Chemische Pestizide sollen nicht verwendet werden: Durch diese stirbt der natürliche Reichtum des Bodens ab. Die Anwesenheit von Insekten in der Landwirtschaft kann überaus nützlich sein.

Die Pflanzen sollen nicht beschnitten werden: Dem Pflanzenwachstum soll erlaubt werden, seinem natürlichen Kurs zu folgen.

Die Verwendung von Samenbomben ist empfehlenswert.

All diese Prinzipien basieren auf einer Philosophie des Nichts-Tuns (Wu Wei), oder genauer, des Nicht-Eingreifens oder des Unterlassens davon, Dinge oder Abläufe zu erzwingen.

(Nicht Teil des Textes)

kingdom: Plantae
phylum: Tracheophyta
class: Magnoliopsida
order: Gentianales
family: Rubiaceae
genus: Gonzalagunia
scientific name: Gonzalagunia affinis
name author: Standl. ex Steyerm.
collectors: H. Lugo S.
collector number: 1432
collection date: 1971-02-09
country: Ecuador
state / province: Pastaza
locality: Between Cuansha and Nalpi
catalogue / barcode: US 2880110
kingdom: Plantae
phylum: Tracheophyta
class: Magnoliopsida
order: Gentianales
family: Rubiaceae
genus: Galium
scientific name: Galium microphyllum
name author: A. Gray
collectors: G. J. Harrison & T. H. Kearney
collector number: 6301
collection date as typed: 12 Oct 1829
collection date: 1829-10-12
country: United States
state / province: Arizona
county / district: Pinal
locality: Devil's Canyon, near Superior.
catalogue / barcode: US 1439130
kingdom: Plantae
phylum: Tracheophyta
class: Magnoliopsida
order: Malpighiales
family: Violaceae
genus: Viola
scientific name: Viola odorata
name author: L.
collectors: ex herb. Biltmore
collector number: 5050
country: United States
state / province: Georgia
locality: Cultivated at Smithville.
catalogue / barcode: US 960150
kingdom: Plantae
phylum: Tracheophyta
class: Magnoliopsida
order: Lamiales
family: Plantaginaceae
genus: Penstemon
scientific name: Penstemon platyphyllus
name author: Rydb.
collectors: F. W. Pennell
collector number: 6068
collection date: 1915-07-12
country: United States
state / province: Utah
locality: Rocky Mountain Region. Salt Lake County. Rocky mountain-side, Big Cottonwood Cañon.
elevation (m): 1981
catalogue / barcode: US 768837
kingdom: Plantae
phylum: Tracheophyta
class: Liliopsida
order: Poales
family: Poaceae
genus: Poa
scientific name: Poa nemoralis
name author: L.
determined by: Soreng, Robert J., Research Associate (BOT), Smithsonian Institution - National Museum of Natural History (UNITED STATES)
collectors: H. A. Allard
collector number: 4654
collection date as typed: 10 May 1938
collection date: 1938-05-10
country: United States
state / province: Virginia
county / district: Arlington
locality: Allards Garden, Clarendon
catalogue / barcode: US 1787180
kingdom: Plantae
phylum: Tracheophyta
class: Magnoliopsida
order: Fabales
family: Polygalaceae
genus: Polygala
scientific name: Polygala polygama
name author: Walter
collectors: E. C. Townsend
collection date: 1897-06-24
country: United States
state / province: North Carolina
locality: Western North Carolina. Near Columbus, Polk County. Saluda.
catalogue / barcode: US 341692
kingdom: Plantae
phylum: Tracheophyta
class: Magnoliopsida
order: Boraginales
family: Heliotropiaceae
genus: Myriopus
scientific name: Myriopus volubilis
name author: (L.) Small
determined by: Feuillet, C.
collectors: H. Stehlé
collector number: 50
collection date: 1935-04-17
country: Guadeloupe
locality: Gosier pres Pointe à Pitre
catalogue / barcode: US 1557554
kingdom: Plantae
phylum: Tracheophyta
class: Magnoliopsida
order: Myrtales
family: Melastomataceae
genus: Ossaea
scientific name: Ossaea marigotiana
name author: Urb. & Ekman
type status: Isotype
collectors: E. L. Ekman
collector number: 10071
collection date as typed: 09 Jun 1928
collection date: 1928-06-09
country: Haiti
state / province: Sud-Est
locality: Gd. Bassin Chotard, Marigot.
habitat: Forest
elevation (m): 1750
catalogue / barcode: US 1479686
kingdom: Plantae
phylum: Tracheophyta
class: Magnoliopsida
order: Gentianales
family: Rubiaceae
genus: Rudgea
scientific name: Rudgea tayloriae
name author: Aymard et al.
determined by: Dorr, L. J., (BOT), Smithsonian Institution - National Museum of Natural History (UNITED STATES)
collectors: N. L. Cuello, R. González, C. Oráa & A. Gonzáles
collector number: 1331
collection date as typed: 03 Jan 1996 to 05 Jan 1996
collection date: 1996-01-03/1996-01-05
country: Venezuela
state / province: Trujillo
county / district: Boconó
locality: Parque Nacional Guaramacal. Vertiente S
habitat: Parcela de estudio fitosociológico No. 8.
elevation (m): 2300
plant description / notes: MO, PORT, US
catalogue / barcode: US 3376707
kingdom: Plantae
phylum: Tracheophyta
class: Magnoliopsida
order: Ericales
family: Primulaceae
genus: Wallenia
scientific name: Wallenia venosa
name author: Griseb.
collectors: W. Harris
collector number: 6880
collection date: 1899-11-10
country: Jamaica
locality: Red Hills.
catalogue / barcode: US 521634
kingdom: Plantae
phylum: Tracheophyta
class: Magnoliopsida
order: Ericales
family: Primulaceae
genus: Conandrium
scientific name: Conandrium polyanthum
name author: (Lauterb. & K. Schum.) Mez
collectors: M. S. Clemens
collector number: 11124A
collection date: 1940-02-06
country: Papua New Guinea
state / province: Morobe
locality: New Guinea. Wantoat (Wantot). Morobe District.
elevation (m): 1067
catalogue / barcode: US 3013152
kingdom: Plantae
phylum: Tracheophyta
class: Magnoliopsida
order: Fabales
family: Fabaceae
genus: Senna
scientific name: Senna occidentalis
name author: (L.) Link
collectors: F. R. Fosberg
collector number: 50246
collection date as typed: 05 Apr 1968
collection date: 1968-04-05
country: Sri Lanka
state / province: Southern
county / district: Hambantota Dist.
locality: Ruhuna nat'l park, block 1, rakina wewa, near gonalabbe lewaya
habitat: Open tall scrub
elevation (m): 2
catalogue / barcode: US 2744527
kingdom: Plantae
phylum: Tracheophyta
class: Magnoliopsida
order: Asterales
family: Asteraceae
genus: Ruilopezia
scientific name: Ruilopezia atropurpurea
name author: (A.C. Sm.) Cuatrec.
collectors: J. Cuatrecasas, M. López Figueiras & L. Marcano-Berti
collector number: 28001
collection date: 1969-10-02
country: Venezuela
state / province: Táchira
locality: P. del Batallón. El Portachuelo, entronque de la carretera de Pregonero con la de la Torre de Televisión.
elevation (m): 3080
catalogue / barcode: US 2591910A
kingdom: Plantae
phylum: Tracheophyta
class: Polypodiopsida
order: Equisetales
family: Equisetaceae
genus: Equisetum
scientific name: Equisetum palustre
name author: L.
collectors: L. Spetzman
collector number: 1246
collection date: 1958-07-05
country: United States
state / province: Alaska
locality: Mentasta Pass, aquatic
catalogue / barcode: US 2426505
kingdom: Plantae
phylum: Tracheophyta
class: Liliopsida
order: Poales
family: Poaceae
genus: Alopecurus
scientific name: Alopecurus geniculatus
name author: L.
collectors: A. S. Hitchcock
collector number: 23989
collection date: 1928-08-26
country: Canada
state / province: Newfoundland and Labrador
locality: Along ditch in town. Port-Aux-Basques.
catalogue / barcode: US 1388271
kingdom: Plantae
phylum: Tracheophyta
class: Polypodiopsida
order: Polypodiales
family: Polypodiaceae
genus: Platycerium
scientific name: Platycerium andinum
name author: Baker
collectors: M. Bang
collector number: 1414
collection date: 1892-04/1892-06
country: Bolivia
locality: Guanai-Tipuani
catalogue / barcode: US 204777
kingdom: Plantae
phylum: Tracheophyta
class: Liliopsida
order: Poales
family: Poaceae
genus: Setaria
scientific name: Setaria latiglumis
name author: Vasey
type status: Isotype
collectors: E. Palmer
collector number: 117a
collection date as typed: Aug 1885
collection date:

Masanobu Fukuoka gelangte zu seinem Verständnis der Mikrosysteme des Bodens und des daraus entwickelten Systems der ‚Nichts-Tun-Landwirtschaft‘, das auf unnötige Bodenbearbeitung und unnötige Anstrengungen der herkömmlichen Landwirtschaft verzichtet. Seine Methode, die er manchmal Mahāyāna-Naturlandwirtschaft nannte, beruht darauf, zu geben und im Gegenzug auf natürliche Weise zu erhalten, anstatt dem Boden zwanghaft Dinge abzufordern, bis dieser erschöpft ist.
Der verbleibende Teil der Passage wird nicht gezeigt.